→ Getoonde tekst

# # # # # # #

Samenvatting
- De kleine epidemiologische transitie, die zich vanaf de jaren zestig van de twintigste eeuw begon te voltrekken, was een voortzetting van de grote epidemiologische transitie.
- De grote epidemiologische transitie betrof een sterke stijging van de levensverwachting ten gevolge van het nagenoeg verdwijnen van de sterfte in de eerste levensjaren.
- Gedurende de recentste fase van deze epidemiologische transitie werden twee typen medische interventie rond zwangerschap en geboorte geïntroduceerd: antenatale screening en diagnose gevolgd door selectieve abortus, en neonatale intensieve zorg voor zeer vroeg geboren kinderen. Deze twee typen interventie hebben tegengestelde epidemiologische effecten.
- Aan de ene kant hebben ze geleid tot een verdere daling van de sterfte.
- Aan de andere kant is de prevalentie van handicaps op de kinderleeftijd echter nauwelijks of juist niet gedaald omdat door intensief ingrijpen na de geboorte meer handicap kan worden gegenereerd in de bevolking dan door selectieve abortus wordt weggenomen.
- De kleine epidemiologische transitie is voortgekomen uit een expansie van kennis en mogelijkheden van observatie en interventie. Deze leidde weliswaar tot een vergroting van keuzemogelijkheden voor, tijdens en na de zwangerschap, maar niet tot een verminderde morbiditeit aan het begin van het leven.

# # # # # # #

(Gegevensitems)
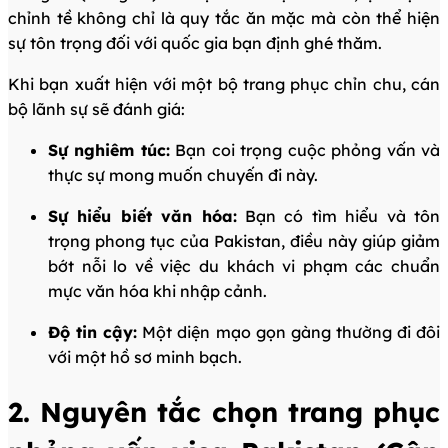
chỉnh tề không chỉ là quy tắc ăn mặc mà còn thể hiện
sự tôn trọng đối với quốc gia bạn định ghé thăm.
Khi bạn xuất hiện với một bộ trang phục chỉn chu, cán
bộ lãnh sự sẽ đánh giá:
Sự nghiêm túc:
Bạn coi trọng cuộc phỏng vấn và
thực sự mong muốn chuyến đi này.
Sự hiểu biết văn hóa:
Bạn có tìm hiểu và tôn
trọng phong tục của Pakistan, điều này giúp giảm
bớt nỗi lo về việc du khách vi phạm các chuẩn
mực văn hóa khi nhập cảnh.
Độ tin cậy:
Một diện mạo gọn gàng thường đi đôi
với một hồ sơ minh bạch.
2. Nguyên tắc chọn trang phục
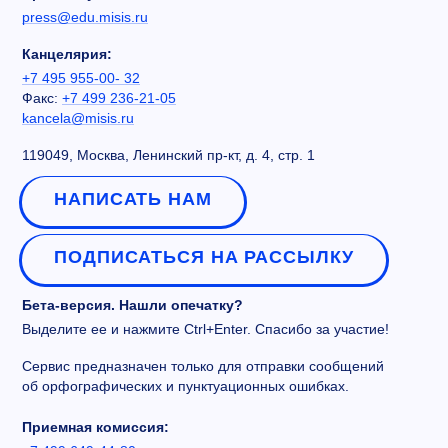
press@edu.misis.ru
Канцелярия:
+7 495 955-00- 32
Факс:
+7 499 236-21-05
kancela@misis.ru
119049, Москва, Ленинский пр-кт, д. 4, стр. 1
НАПИСАТЬ НАМ
ПОДПИСАТЬСЯ НА РАССЫЛКУ
Бета-версия. Нашли опечатку?
Выделите ее и нажмите Ctrl+Enter. Спасибо за участие!
Сервис предназначен только для отправки сообщений
об орфографических и пунктуационных ошибках.
Приемная комиссия:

# # # # # # #

→ Opdrachten
1 - Welke twee typen medische interventie rond zwangerschap en geboorte werden volgens de samenvatting geïntroduceerd?
2 - Neem uit de samenvatting letterlijk alles over van "Samenvatting" tot en met "tegengestelde epidemiologische effecten.".
De rijen staan los van de samenvatting.

→ Antwoorden per opdracht
1 - Antenatale screening en diagnose gevolgd door selectieve abortus, en neonatale intensieve zorg voor zeer vroeg geboren kinderen.

2 -
Samenvatting
- De kleine epidemiologische transitie, die zich vanaf de jaren zestig van de twintigste eeuw begon te voltrekken, was een voortzetting van de grote epidemiologische transitie.
- De grote epidemiologische transitie betrof een sterke stijging van de levensverwachting ten gevolge van het nagenoeg verdwijnen van de sterfte in de eerste levensjaren.
- Gedurende de recentste fase van deze epidemiologische transitie werden twee typen medische interventie rond zwangerschap en geboorte geïntroduceerd: antenatale screening en diagnose gevolgd door selectieve abortus, en neonatale intensieve zorg voor zeer vroeg geboren kinderen. Deze twee typen interventie hebben tegengestelde epidemiologische effecten.